Grammar reference

This page is here to serve as a reference for the grammar implementation. Baron started as a python2.7 grammar implementation following the official specification for that and supporting both print statement and print function.

The evolution path regarding python3* is the adopt the same strategy that lib2to3 and try to support a combination of both grammar as much as possible.

This page describe the decisions taken regarding this dual support and it’s progress.

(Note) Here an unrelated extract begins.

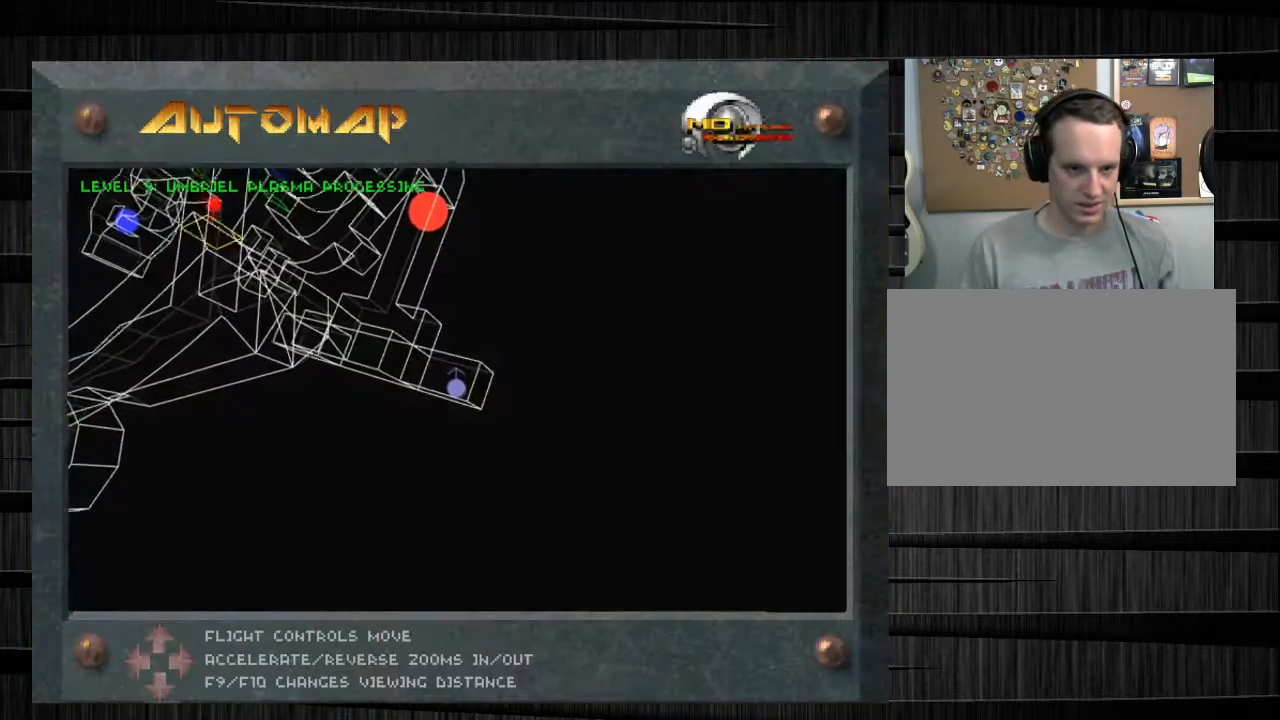
{"keys": [], "mouse": [], "events": []}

Hopefully there will be very few conflicting situations.

Current goal is python 3.6 specification.

Python 2 and python 3.6 grammar differences

As a reference and an overview, here is screenshot of vimdiff showing the difference between python 2.7 and python 3.6 grammar differences.

_images/grammar-python-2.7-3.6-diff-1.png _images/grammar-python-2.7-3.6-diff-2.png _images/grammar-python-2.7-3.6-diff-3.png

List of differences

Some of the diff have been edited to isolate the focused difference of the section

Python 3.3 is the based grammar I’ve started diffing with, some of the grammar differences marked as 3.3 are actually from older python version.

Current status

Grammar diff has been done up to python 3.6.2.

Still, some stuff for the lexer are probably missing in this list like:

  • fstrings
  • adding _ in numbers

I need to got through all release notes to see that.

Done

Ellipsis as atom (to replace ‘pass’)

Python 3.3 or earlier RedBaron: probably nothing to do (to be confirmed)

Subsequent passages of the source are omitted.